One of our current application case studies involves the
identification of useful "building blocks" for efficient,
fault-tolerant distributed systems. These building blocks will
include a wide range of communication and memory abstractions, and
also a variety of special-purpose building blocks such as
transaction-processing modules, failure detectors, and resource
allocators. The specification of the building blocks will include
performance and fault-tolerance information as well as ordinary
correctness information.
Such building blocks should be useful to system designers, because
they will permit unambiguous specification of required system and
component behavior (including performance and fault-tolerance
properties), will support system modification, and will speed up the
design process by permitting reuse of software and preventing
expensive design errors.
Some of our specific projects are:
- Formal modelling, verification and performance analysis of
Lamport's Paxos
algorithm for distributed consensus in partially synchronous
systems.
- K-consensus problems in
asynchronous systems.
- A framework for understanding precedence-based
memory models, which generalize standard multiple processor memory
models.
- The definition of a notion of highly available
shared memory , plus methods for its efficient implementation in a
fault-prone distributed system.
- An exploratory distributed
implementation and evaluation of an eventually-serializable
data service.
- The specification of the
robust atomic read/write memory service using replicated
registers and dynamic quorum-acknowledged broadcasts.
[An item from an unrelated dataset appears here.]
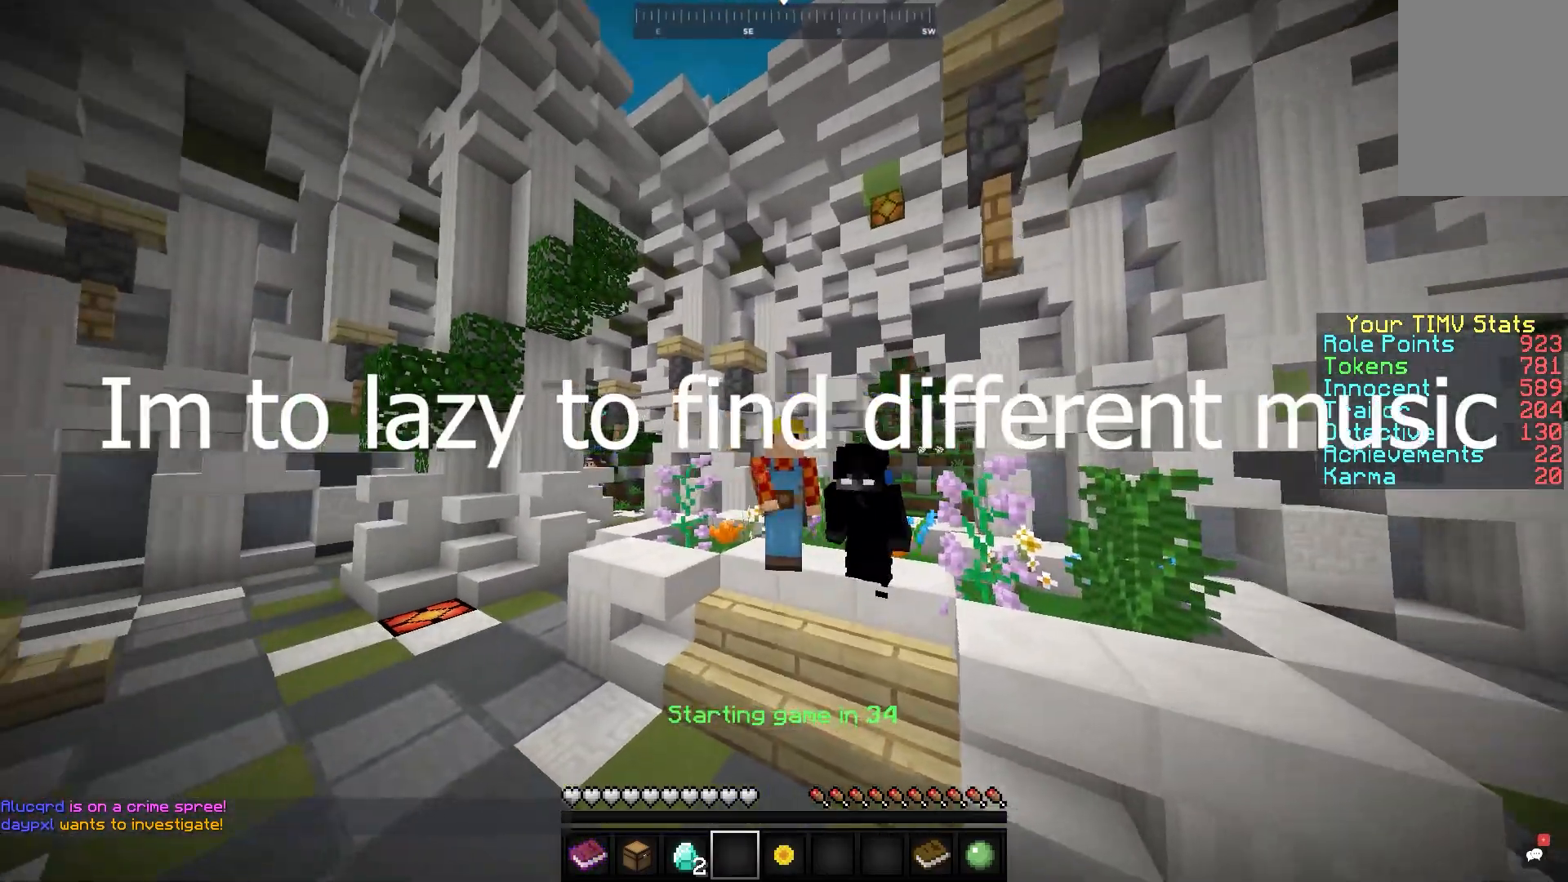
{"keys": [], "mouse": ["left"], "events": [[200, "mouse_left", "up"], [233, "mouse_left", "down"], [350, "mouse_left", "up"], [383, "mouse_left", "down"]]}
- The definition of a new virtually synchronous
group communication service and the use of the service in
implementing globally totally ordered message service, and a load
balancing algorithm.
- The specification of a practical group
communication service providing a dynamic notion of a primary view
and the demonstration of how it can be used in an application.
- The specification of a group communication service
that integrates the notions of
dynamic primary view and configurations,
together with an implementation and an application.
- The group communication service of the Ensemble system.
- The identification of the main memory and communication
abstractions used in the implementation of the Orca system of
Kaashoek and
Tanenbaum. This work includes a verification of the
correctness of the Orca implementation .
- The development of data structures such as
counting networks and diffracting trees, to support efficient,
highly concurrent operations in a multiprocessor system. This project
includes [foundational work] on defining the type of coherence
guaranteed by such structures, and on defining suitable complexity
measures.
- The development of a theory for fault-tolerant atomic
objects, including formal definitions, various operations and
transformations that can be applied to them, and various rules for
proving correctness of implementations.
- The development of a comprehensive theory for
concurrency control and abort recovery algorithms for databases.
- Development of a flexible notion of
object for use in an object-oriented distributed system.
|